Ampol boss Matt Halliday has an investor day scheduled for two weeks that now takes on renewed interest, but investors are seeing some upside with the stock price up 2.1 per cent at $25.94 on Friday.

Ares’ AMP move

Ares Management is now ensconced on level 42 of Chifley Tower, just up the road from AMP headquarters, but its $6.4bn takeover proposal for the company is still some way off completion.

Almost two weeks into due diligence, word of its roughly $1.85-a-share bid emerged on Thursday after an AMP board meeting, which suggests the company’s ­advisers made the proposal known to drum up competitive interest, put a floor under the stock price and try to lock in Ares.

The fact Ares boss Mike Arougheti hired former Credit ­Suisse boss John Knox to be his local head and its first play is AMP is, of course, full of irony.

Credit Suisse is advising AMP on its portfolio review along with Goldman Sachs and it obviously suits the vendor to have a credible bid on the table.

This makes alternate bidders think again in terms of their strategy and either raises the auction price or they run for cover.

Most would see AMP as a logical candidate to split up, with AMP Capital the prize and AMP bank a valued addition to put up for sale.

AMP boss Francesco De Ferrari was a long-time Credit Suisse executive, director John O’Sullivan was the local chair and former AMP chair David Murray a long time adviser.

Ares’s interest was known to AMP before the company officially put itself up for sale in early September, and the proposal came before due diligence started two weeks ago, so all that changed on Thursday was the leak of its interest from the AMP camp.

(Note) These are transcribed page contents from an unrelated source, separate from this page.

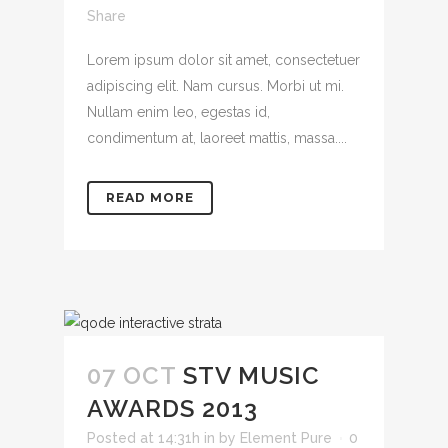
Share
Lorem ipsum dolor sit amet, consectetuer
adipiscing elit. Nam cursus. Morbi ut mi.
Nullam enim leo, egestas id,
condimentum at, laoreet mattis, massa....
READ MORE
07 OCT
STV MUSIC
AWARDS 2013
Posted at 14:31h
in
by
Element Pure
0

The indicative price of $1.85 a share is above the $1.53 closing price on Friday, but this is a stock that was trading at over $6 five years ago.

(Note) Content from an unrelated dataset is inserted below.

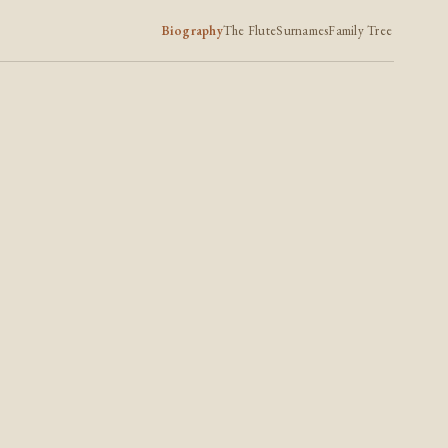
Biography
The Flute
Surnames
Family Tree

AMP is damaged goods, but chair Debra Hazelton will be cautious in selling too cheaply.

Ares, which was born from Apollo Management 23 years ago, has the fire power and the logical interest in AMP, and reportedly has expressed interest in the lot.

But whether it wants to buy into the litany of problems facing AMP right now, starting with three class actions, remains to be seen.

US firms have traditionally not been keen to buy into litigation.

To buy all of AMP would require getting a banking licence and that, too, comes with regulatory baggage.

The AMP board met on Thursday afternoon and magically word was out that Ares had been in the diligence room for a couple of weeks. Just how many others are there is not known.

There are myriad alternate strategies, but the popular tip says while Ares is in the diligence room it will concentrate its efforts on AMP Capital, leaving the rest for some other monkeys.